Samina, a resident of Daroghawala, a remote locality of northern Lahore, told News Lens Pakistan about the plight of home-based female workers. She said that the informal sector plays an important role in the regional and national economy, but it is rather ironic that there are no health care facilities for members of this sector.

“Women and girls in the area where I live usually stitch clothes, bags, shoes and do embroidery work to earn bread and butter for themselves, but the sordid working conditions are proving to be detrimental for them. Dim light, narrow rooms, poor sanitation, polluted environment and domestic pressure further intensify their misery,” Samina said.

Samina is not the only one facing such issues, there are countless examples of women who are struggling just as she is. The pinnacle of the problem can be observed first hand at the outskirts of Lahore, where home-based workers can be found in abundance. In addition to domestic chores, these women do various other jobs to earn a livelihood. “Due to our conservative society, they cannot leave the house for long periods of time, hence they avail every possible opportunity to work at home so they may have some income,” she added.

A young girl, Kishwar, another home-based worker, says in an interview with News Lens Pakistan that most of the home-based working women remain unidentified, invisible and unrecognized for their efforts because Pakistan has a male dominated society. “Our health issues are so severe that they have reduce the workers’ lifespan to half of that of an average person.”

She said, “Embroidery work involves the use of chemicals to fix the artificial pearls onto the clothes. These chemicals give off toxic fumes, which are inhaled by the workers with every stitch and when they feed their children, the situation becomes worse. These women are plagued with diseases such as tuberculosis, hepatitis, joint problems, poor eyesight and severe headaches.” she said. She laments that the government hospitals as well as private organizations do not relieve them of their problems, rather they turn a blind eye.
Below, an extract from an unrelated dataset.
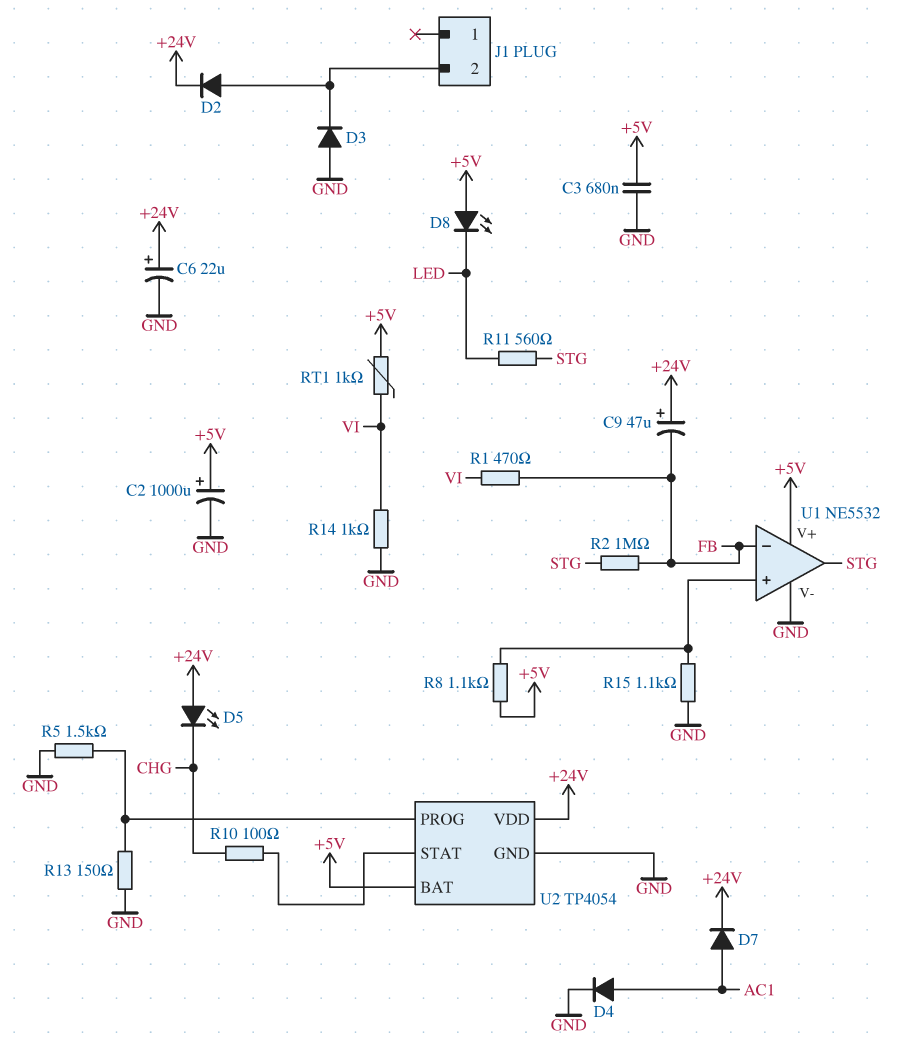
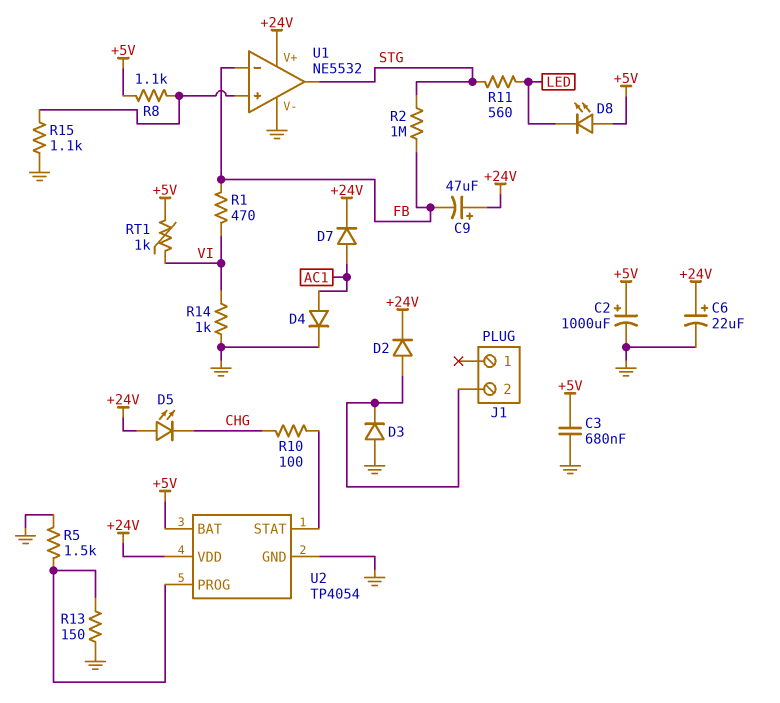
U1 pin V+: +5V -> +24V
After the Eighteenth Amendment in the Constitution of Pakistan, the rights of home-based workers come under the federal government. “We are trying hard for the approval of a suitable policy and legislation for home-based workers, but even after so many years we have yet to succeed in our efforts,” said Maria Kokab, Senior Programme Officer Home Net (a network of organizations working for recognition and labor rights of home-based workers).

She said that it is very odd and peculiar for the government to be delaying such an important issue. Although the actual number of home-based workers is unknown as no study or data has been compiled in this regard, the figures estimate it to be in millions. These women work in every district of the province without the basic right of social benefits. They also need special medical care and soft loans for establishing the small business.

Rabia Yasin, Assistant Director Women Development Department Punjab said, “Government of Punjab has a dedicated department for the uplift and betterment of women named Women’s Development Department. Although this department has initiated various programs, these programs have not benefited home-based workers’ health crisis.” She said that WDD has initiated a project with the help of International Labor Organization (ILO) through which it is training 1000 female domestic workers in Lahore. This training includes basic housekeeping, cooking and care-tactics for children and the elderly. It spans over a period of 36 days and each trainee receives a stipend of Rs.3000 for transportation.

She said, “This is just a pilot project as we will continue to expand it across the whole province at a later stage. As many as 400 women have completed their training and another batch of 200 is under training process. In addition to this, we are working on a ‘rozgar’ bank scheme which will provide these women with loans to start their own businesses.” Daycare centers and hostels for working women are our other projects but no major program is under consideration regarding the health care problems, she added saying, “We might focus on it at a later stage.”

The average monthly income of a home-based worker in Pakistan is approximately equal to 30-40 US dollars. In order to struggle for such a measly amount, the entire family works under the same roof at times as they have no other means of livelihood. Poverty is a grave issue as the income of the husband alone cannot cover all the expenses, hence women are required to contribute as well.